IF SCHOOLS HAD MORE TIME ... Florida's effort to add time into students' schedules for more physical education has shone a light on just how little flexibility teachers have in a six-hour day if they're to meet the state's accountability standards. (Times photo, Scott Keeler)
TEN IS A CROWD: The races for Pinellas School Board seats are heating up, with 10 candidates in the running for for open seats.
MISSING THE POINT: Florida lawmakers seem more interested in workforce development than in true education these days,
doing a disservice to students, business and society in general, USF anthropology professor Elizabeth Bird writes in guest column.
SEPARATING BOYS AND GIRLS: Supporters and opponents abound on the issue of single-gender classrooms, one of the latest trends in the effort to improve education outcomes. Florida lawmakers are moving a bill to make it easier for the state's schools to segregate children by gender, while acknowledging the split isn't for everyone, the Florida Times-Union reports.
THE REALITY OF SEX ED: Florida only recommends abstinence only sex education. It doesn't mandate it. And so the curriculum varies from district to district, the Orlando Sentinel reports. Two bills moving through the Legislature would help to streamline courses statewide.
WHAT'S IN A NAME? Palm Beach and Broward community colleges want to drop the "community" from their names as they move to offer more four-year bachelor's degree programs, the Sun-Sentinel reports.
MORE THAN RACE: Florida Gulf Coast University president Wilson Bradshaw looks to more than the color of a person's skin when attempting to enhance diversity at his school, the Fort Myers News-Press reports.
RAISE PRICES OR PINCH PENNIES: The cost of food is having its effect on the cafeteria line, including in Florida, the Washington Post reports.

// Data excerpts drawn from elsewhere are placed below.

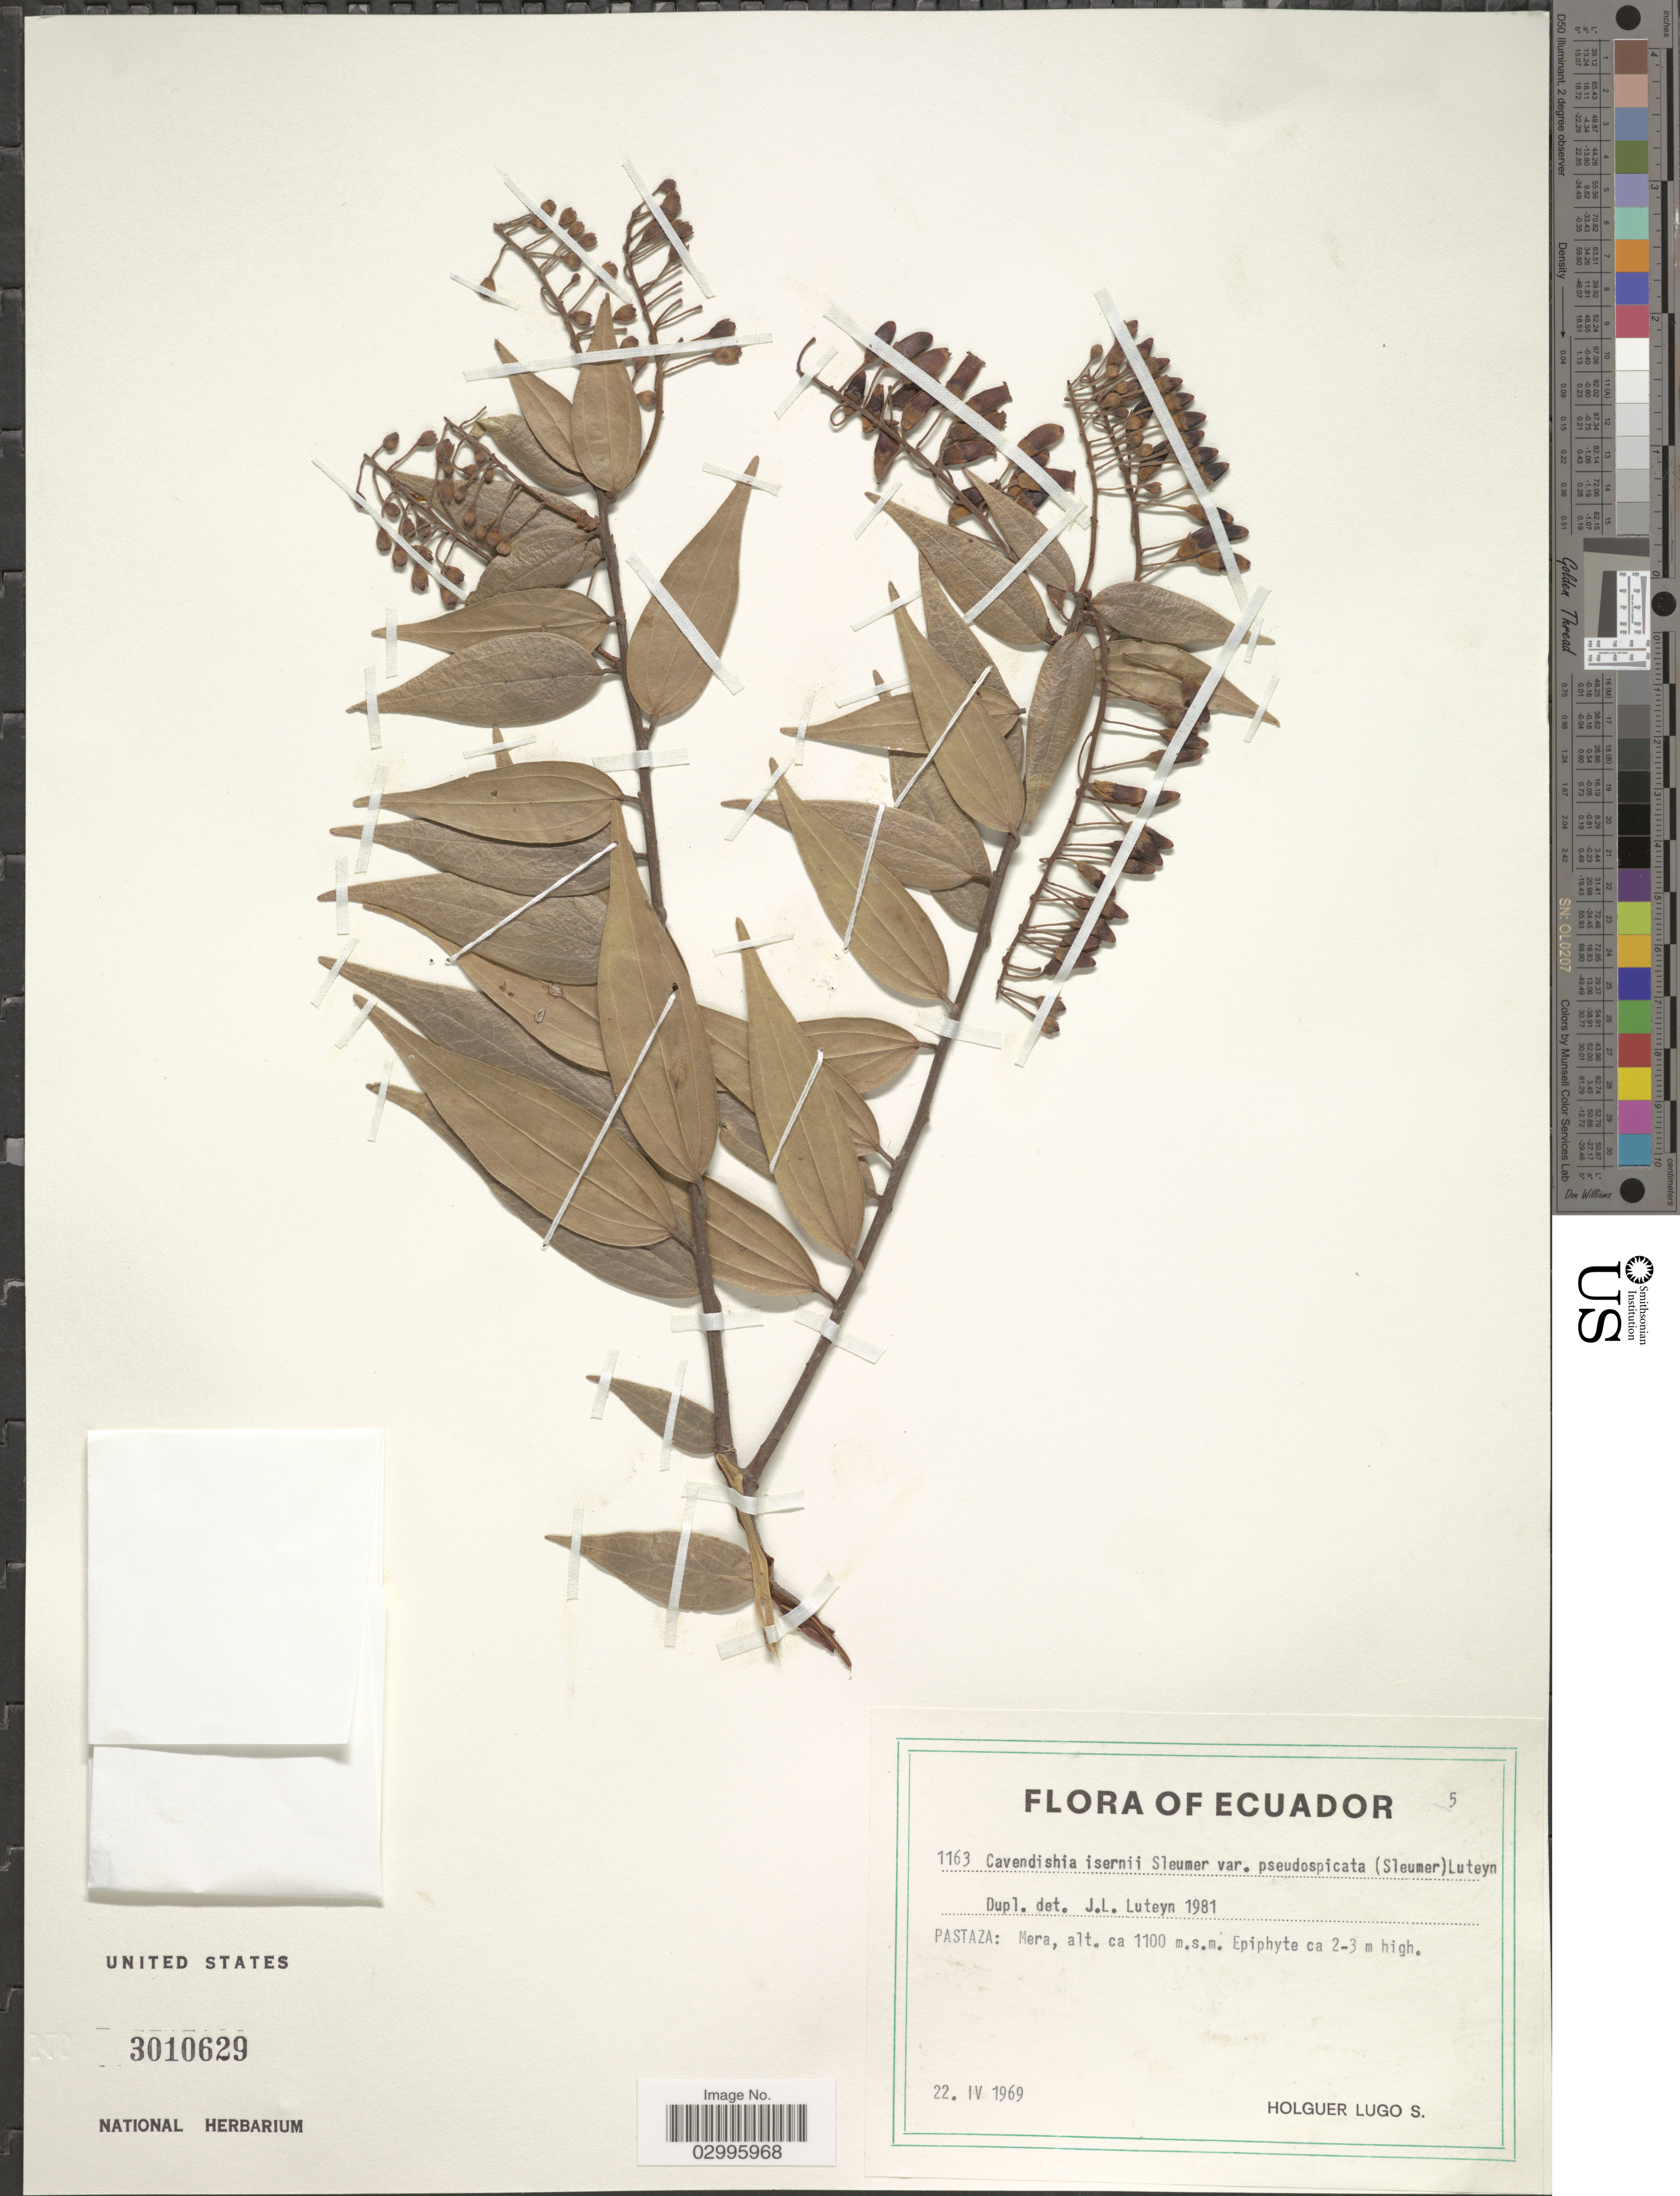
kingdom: Plantae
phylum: Tracheophyta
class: Magnoliopsida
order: Ericales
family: Ericaceae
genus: Cavendishia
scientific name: Cavendishia isernii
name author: Sleumer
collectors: H. Lugo S.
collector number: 1163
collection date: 1969-04-22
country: Ecuador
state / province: Pastaza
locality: Mera.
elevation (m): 1100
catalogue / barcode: US 3010629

TAXES TO RISE DESPITE AMENDMENT 1: Lee school officials join the growing chorus telling taxpayers that their property taxes are likely to go up if the budget moving through the Legislature passes, the Naples Daily News reports.
STILL STRUGGLING: An audit of Flagler County's three charter schools shows they continue to have financial troubles, despite improvements from a year ago, the Daytona Beach News-Journal reports.
NOT THE END OF THE WORLD: With the freshman class of 2008 bigger than ever, large numbers of college applicants aren't getting into the schools of their choice. But as the LA Times reports, there are other schools out there where the students might find themselves just as happy, if not happier.